As Iranians mark another day of mourning for demonstrators killed by the Islamist forces last week, protest-movement leaders are engaged in behind-the-scenes debates over strategy.
Pointing to the diminishing size of the protest crowds in Tehran, some Khomeinist-regime apologists have already concluded that the protest movement is fizzling out.
In fact, the movement has won a major victory by ending the myth that the regime controls "the street" through "the popular masses." The last 12 days have shown that the opposition can produce larger, more determined crowds. The only way the regime can regain control of "the street" is by deploying security forces in a de facto state of emergency.
A regime that used crowds as a means of political communication is now afraid of crowds.
That fear was manifest yesterday, when the authorities cancelled a demonstration they'd ordered against alleged British intervention in Iranian affairs. Fears that the opposition might exploit the rent-a-mob gathering as cover for its own demonstration persuaded the regime to scrap the exercise.
"We know that we can have the streets whenever we want," says an adviser to Mir Hussein Mousavi, the former prime minister who challenged President Mahmoud Ahmadinejad in the disputed June 12 presidential election. "The question is: Where do we go from here?"
Broadly speaking, three competing strategies are emerging within the opposition.
Mousavi has adopted a minimalist approach, modeled on the 1980s strategy of Polish trade-union leader Lech Walesa. This consists of making a single demand within the constitution -- a demand that, if granted, could alter the rules of the game.
Mousavi is calling for fresh elections. This demand enjoys wide support across the political spectrum. Even some Ahmadinejad supporters say they might go along with a rerun so that their standard-bearer could win with an even greater majority.
The regime has refused to consider a rerun. Yet the option could remain on the table for some time. The Council of the Guardians of the Constitution, a 12-man body that must approve the election results, has just asked for five more days to endorse Ahmadinejad's victory. And "Supreme Guide" Ali Khamenei must also issue an edict appointing Ahmadinejad before the new presidential term starts in August. In short, the rerun option will remain alive for some time.
One possibility is for Ahmadinejad himself to ask for a rerun in a bid to prevent greater bloodshed. Or he might resign soon after starting his second term, in a show of defiance against the opposition.

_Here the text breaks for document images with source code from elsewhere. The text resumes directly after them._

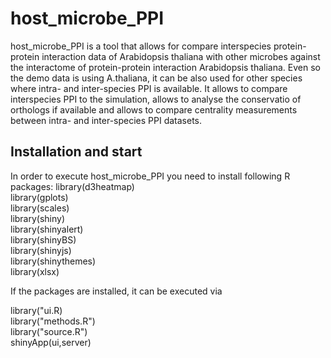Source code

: # host_microbe_PPI

host_microbe_PPI is a tool that allows for compare interspecies protein-protein interaction data of Arabidopsis thaliana 
with other microbes against the interactome of protein-protein interaction Arabidopsis thaliana.
Even so the demo data is using A.thaliana, it can be also used for other species where intra- and inter-species PPI
is available.
It allows to compare interspecies PPI to the simulation, allows to analyse the conservatio of orthologs if available
and allows to compare centrality measurements between intra- and inter-species PPI datasets.

## Installation and start

In order to execute host_microbe_PPI you need to install following R packages:
library(d3heatmap)\
library(gplots)\
library(scales)\
library(shiny)\
library(shinyalert)\
library(shinyBS)\
library(shinyjs)\
library(shinythemes)\
library(xlsx)

If the packages are installed, it can be executed via

library("ui.R)\
library("methods.R")\
library("source.R")\
shinyApp(ui,server)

For that to happen, the opposition must keep up the pressure while deepening the split in the Khomeinist establishment.
It's also important that major foreign powers refuse to legitimize a second Ahmadinejad mandate. The prospect of greater international isolation could persuade more establishment figures to join the call for fresh elections.
Former President Muhammad Khatami, a mid-ranking mullah and a close adviser to Mousavi, shares the analysis. He, too, has warned against adopting a strategy aimed at straight regime change.

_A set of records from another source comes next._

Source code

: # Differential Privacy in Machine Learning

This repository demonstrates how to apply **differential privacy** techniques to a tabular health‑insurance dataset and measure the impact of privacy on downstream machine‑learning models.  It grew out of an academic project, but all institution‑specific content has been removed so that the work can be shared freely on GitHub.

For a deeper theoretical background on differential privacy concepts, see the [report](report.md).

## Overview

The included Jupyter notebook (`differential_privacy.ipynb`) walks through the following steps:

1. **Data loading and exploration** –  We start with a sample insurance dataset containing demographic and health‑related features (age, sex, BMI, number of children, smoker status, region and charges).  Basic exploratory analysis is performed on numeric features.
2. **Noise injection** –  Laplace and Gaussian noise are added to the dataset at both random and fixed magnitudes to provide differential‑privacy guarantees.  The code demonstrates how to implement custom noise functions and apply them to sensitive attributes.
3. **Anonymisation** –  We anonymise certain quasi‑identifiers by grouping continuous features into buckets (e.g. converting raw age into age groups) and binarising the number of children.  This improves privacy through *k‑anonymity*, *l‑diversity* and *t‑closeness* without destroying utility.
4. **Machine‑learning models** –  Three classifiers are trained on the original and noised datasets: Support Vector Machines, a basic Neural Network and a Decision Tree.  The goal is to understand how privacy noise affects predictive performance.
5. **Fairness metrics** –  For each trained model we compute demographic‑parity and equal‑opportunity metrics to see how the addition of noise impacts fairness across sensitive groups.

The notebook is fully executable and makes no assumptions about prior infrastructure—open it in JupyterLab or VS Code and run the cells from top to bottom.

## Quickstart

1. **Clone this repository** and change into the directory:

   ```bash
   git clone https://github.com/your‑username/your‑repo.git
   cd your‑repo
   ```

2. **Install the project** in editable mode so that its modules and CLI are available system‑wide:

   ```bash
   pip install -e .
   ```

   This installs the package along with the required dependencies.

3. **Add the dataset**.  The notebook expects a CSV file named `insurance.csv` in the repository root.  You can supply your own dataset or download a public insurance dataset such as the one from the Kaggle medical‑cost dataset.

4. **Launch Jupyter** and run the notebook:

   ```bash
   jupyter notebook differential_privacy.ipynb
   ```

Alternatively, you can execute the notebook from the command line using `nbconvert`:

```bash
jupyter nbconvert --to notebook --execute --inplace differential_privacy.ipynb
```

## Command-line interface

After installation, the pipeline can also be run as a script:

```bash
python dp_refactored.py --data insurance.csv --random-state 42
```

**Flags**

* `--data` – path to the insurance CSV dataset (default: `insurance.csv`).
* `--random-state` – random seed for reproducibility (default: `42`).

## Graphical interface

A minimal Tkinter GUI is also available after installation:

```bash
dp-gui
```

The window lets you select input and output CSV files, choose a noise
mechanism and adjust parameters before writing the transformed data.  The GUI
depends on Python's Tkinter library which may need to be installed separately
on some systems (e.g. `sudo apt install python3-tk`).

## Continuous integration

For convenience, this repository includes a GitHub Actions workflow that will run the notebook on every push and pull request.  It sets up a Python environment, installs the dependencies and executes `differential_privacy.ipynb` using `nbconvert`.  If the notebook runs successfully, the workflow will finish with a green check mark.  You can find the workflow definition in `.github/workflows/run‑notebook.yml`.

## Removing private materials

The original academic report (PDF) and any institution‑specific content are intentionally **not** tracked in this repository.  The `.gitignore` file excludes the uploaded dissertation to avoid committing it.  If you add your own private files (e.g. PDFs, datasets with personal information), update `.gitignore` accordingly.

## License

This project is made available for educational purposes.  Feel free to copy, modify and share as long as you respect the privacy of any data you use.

But not everyone in this very diverse opposition movement agrees. Mehdi Karrubi, a mid-ranking mullah and another of the three candidates that Ahmadinejad claims to have defeated, insists that the opposition must offer a broader agenda.

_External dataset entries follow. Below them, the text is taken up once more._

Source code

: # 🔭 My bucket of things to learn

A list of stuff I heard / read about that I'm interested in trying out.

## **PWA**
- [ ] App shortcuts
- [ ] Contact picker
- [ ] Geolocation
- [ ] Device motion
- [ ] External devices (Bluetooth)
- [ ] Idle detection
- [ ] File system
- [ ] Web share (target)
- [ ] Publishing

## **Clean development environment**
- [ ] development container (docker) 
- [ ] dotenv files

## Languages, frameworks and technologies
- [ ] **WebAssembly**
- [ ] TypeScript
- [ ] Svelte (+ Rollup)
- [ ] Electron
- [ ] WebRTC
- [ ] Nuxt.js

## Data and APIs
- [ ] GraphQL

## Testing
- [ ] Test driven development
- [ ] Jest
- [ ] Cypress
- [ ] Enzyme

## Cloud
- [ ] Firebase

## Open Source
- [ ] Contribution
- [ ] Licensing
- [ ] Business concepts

Karrubi has broken what was perhaps the biggest political taboo in the Khomeinist system by questioning the validity of Khamenei's appointment as "supreme guide" in 1989. He wants not just fresh presidential elections, but a rerun of the procedure that propelled Khamenei to the summit of power.
Karrubi is also offering greater autonomy for ethnic minorities, laws to prevent the armed forces from intervening in politics and constitutional amendments to emphasize the republican aspect of the regime against its religious character.
The third well-known opposition figure is former President Ali Akbar Hashemi Rafsanjani, whom Ahmadinejad has denounced as a Mafia-style "godfather" leading networks of corruption and illicit business deals. According to his entourage, Rafsanjani is "mad with rage against Ahmadinejad" and working hard to prevent the re-elected president from completing his second four-year term.
Rafsanjani and Mousavi were bitter political enemies in the 1980s. In 1989, Rafsanjani, allying himself with Khamenei, engineered constitutional changes that abolished the post of prime minister and sent Mousavi into 20 years of political desert.
Now, however, the two are said to be as thick as thieves, determined to return to power. Nevertheless, Rafsanjani believes that Mousavi's minimalist strategy will lead into an impasse: The regime may blow hot and cold, as it has for the last 10 days, until it regains control.
Rafsanjani's strategy is aimed at forming a transitional authority backed by the grand ayatollahs of Qom. Once that authority is in place, the Assembly of Experts, a 92-mullah organ that has the power to impeach and dismiss the "supreme guide," could be used as a threat to Khamenei, forcing him to cooperate or risk losing his job.
In short, Mousavi aims at power-sharing arrangements in which Khamenei and his supporters would remain a major part of the ruling elite. For their parts, Karrubi and Rafsanjani believe that for the opposition to gain power, Khamenei must be either marginalized or booted out.
The imponderable in all this is the attitude of the Iranian people. No one knows which of these strategies, if any, might mobilize their energies.